Instructions to follow
Please answer from the page on wildcard tables: in which SQL dialect are wildcard tables available?

Querying Multiple Tables Using a Wildcard Table

Wildcard tables enable you to query multiple tables using concise SQL statements. Wildcard tables are available only in standard SQL. For equivalent functionality in legacy SQL, see Table Wildcard Functions.

A wildcard table represents a union of all the tables that match the wildcard expression. For example, the following FROM clause uses the wildcard expression gsod* to match all tables in the noaa_gsod dataset that begin with the string gsod.

FROM
  `bigquery-public-data.noaa_gsod.gsod*`

Each row in the wildcard table contains a special column that contains the value matched by the wildcard character.

For information on wilcard table syntax, see Wildcard Tables in the standard SQL reference.

Before you begin

When to use wildcard tables

Wildcard tables are useful when a dataset contains multiple, similarly named tables that have compatible schemas. Typically, such datasets contain tables that each represent data from a single day, month, or year. For example, a public dataset hosted by BigQuery, the NOAA Global Surface Summary of the Day Weather Data, contains a table for each year from 1929 through the present.

A query that scans all the table IDs from 1929 through 1940 would be very long if you have to name all 12 tables in the FROM clause (most of the tables are omitted in this sample):

#standardSQL
SELECT
  max,
  ROUND((max-32)*5/9,1) celsius,
  mo,
  da,
  year
FROM (
  SELECT
    *
  FROM
    `bigquery-public-data.noaa_gsod.gsod1929` UNION ALL
  SELECT
    *
  FROM
    `bigquery-public-data.noaa_gsod.gsod1930` UNION ALL
  SELECT
    *
  FROM
    `bigquery-public-data.noaa_gsod.gsod1931` UNION ALL

  # ... Tables omitted for brevity

  SELECT
    *
  FROM
    `bigquery-public-data.noaa_gsod.gsod1940` )
WHERE
  max != 9999.9 # code for missing data
ORDER BY
  max DESC

The same query using a wildcard table is much more concise:

#standardSQL
SELECT
  max,
  ROUND((max-32)*5/9,1) celsius,
  mo,
  da,
  year
FROM
  `bigquery-public-data.noaa_gsod.gsod19*`
WHERE
  max != 9999.9 # code for missing data
  AND _TABLE_SUFFIX BETWEEN '29'
  AND '40'
ORDER BY
  max DESC
Wildcard tables support native BigQuery storage only. You cannot use wildcards when querying an external table or a view.

The data
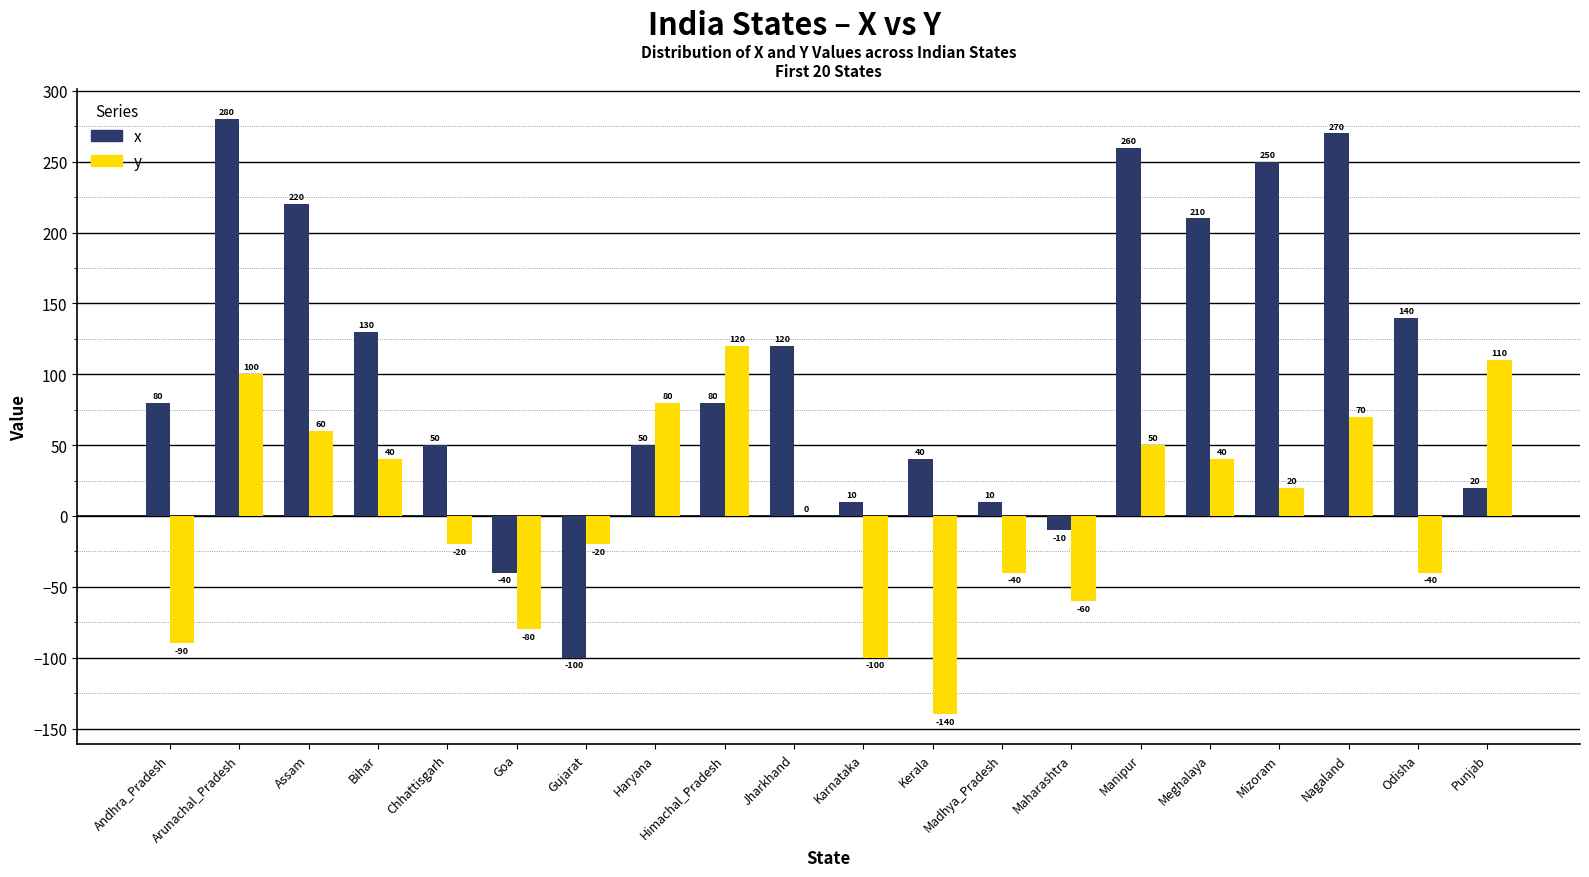

How many groups of bars are there?

20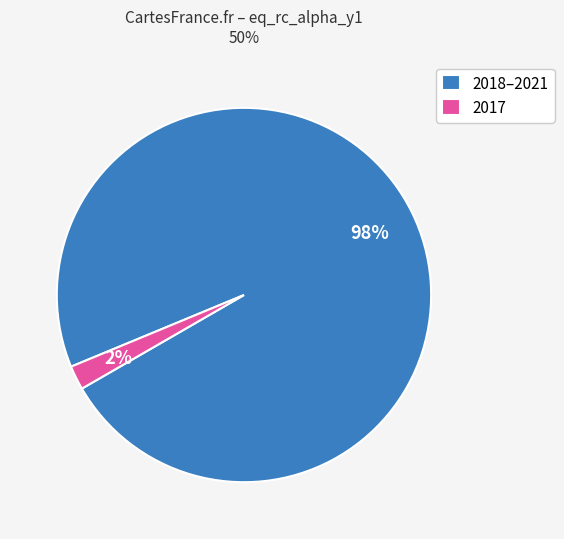

Is there any slice that represents more than half of the pie?

Yes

Exercise solution
Only in standard SQL.